Gareth Spark's short fiction and poetry has appeared in Shotgun Honey, Line Zero, Ink, sweat and tears, Out of the Gutter, Line Zero and Deepwater Literary Review, among others. He is the author of the poetry collection "Rain in a dry land" (Mudfog Press, 2008) and is currently working on a novel. He lives in Whitby, Yorkshire.

 

"Quality Snacks" (Wayne State University Press, 2014) is the second collection of Andy Mozina's short stories. His first, "The Women Were Leaving the Men" won the Great Lakes Colleges Association New Writers Award, and his fiction has appeared in numerous reputable journals.

           "Quality Snacks" is a collection of 15 stories, one should say fables really, the majority of which deal with the disintegration of the masculine ideal and the attempt at redemption, with particular regard towards the crack-up of relationships and the concomitant loss of spiritual value. I guess, for me, this is fiction attempting to replace that value, as in the story that gives the collection its title, where the attempt is to perfect the Doritos recipe to the level of Art -

           “It occurred to me, as I pondered these judgments, that while Americans had overcome the challenges inherent in producing quality snacks, we were not as good at fostering quality human relationships”

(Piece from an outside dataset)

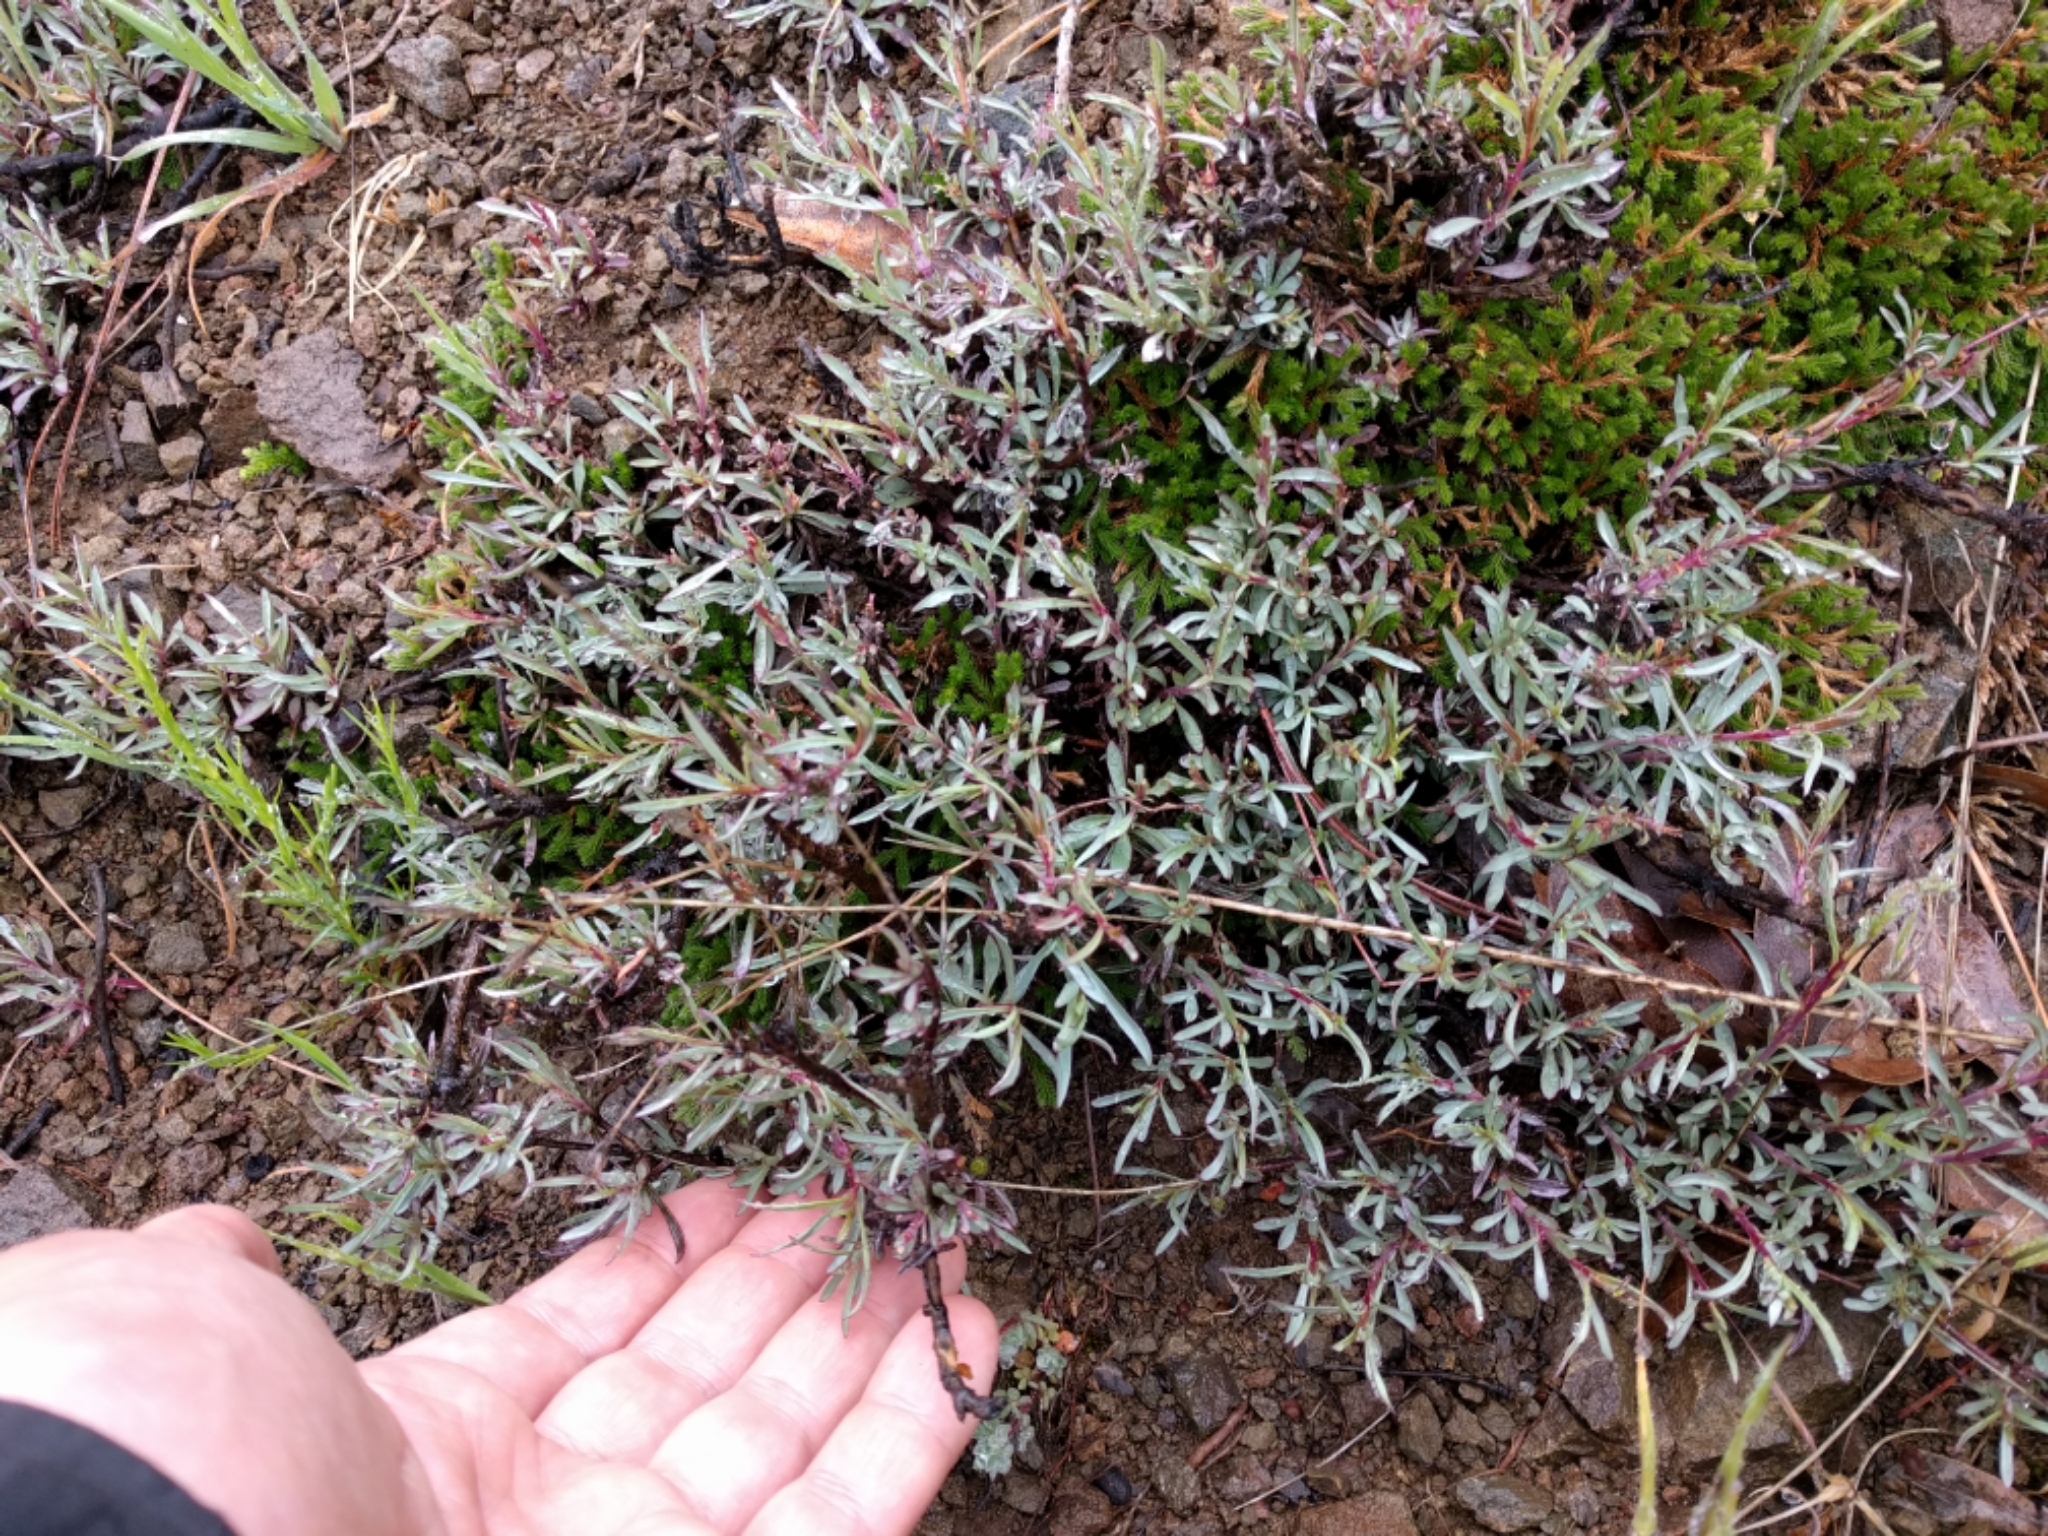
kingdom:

           Sometimes the stories veer too far into a kind of faux naïf fabulism, as in "No joy in Santa's village", in which Santa Claus plays baseball against the back drop of Elfish civil unrest-

           “His dugout was filled with elves. Some never moved, some never sat still—whittling a piece of wood into a bat, whittling the bat into baseballs, whittling the baseballs into tiny bats, which were whittled into still tinier baseballs. Some were incontinent, some respired entirely through their pores, like plants. Some rooted for Santa, some cast spells against him."

           The stories I preferred were the quieter ones, the ones filled with a kind of iron, such as "Helmet of Ice", a very short story recounting a son's desire to win the approval of a stentorian, almost mythical, father figure. The tone here is perfect, unsettling, inhabiting a nowhere world that could be anytime, past or future, where hypnotic and unnerving dialogue that is peculiarly timeless, defines the people:

           "Do all sons hate all fathers?" he asked. "I have always thought so, and this is why I must sit quietly for days at a time." Every eye avoided every other eye. "Do you fathers have any hobbies?" He continued. "My favorite is to lie still with a helmet of ice on my head. I find this helps me to master difficult thoughts and feelings."

           The ice helmet, that shuts down difficult thoughts, being the perfect metaphor to describe certain weltanschauungen prevalent in publishing today.

           Mr. Mozina writes a deadpan prose that works best when delineating the angst of disillusioned, disconsolate, self-absorbed, or frantic men; prose leavened by a facetious humor that occasionally wears thin, but only occasionally. There is no denying his talent, and these are accomplished stories expressing an utterly individual spirit, stories, furthermore, by a writer clearly in control of his materials and meticulously constructed. I only wish, somehow, that they weren't quite so painstaking, that they breathed and were a little wilder. That the atmosphere wasn't quite so claustrophobic in these tales of middle-aged middle America and the search for a fantastic ecstasy that has to come from without.

As the author states in "My Non-sexual affair"-

           “Our adventure was singular, and as a result it is something to be cherished.”

           The impetus for change in these people's lives is dependent upon the action of an external agency, be that corporate, canine, in Elvis Presley's bedroom or in a Motor lodge, and it is this essential passivity that, I think, I found so stifling, so icy.

           Mr. Mozina's work is first rate and fans of Carver, Saunders and a certain kind of Marquez-esque fabulist literature will find much to like in this collection.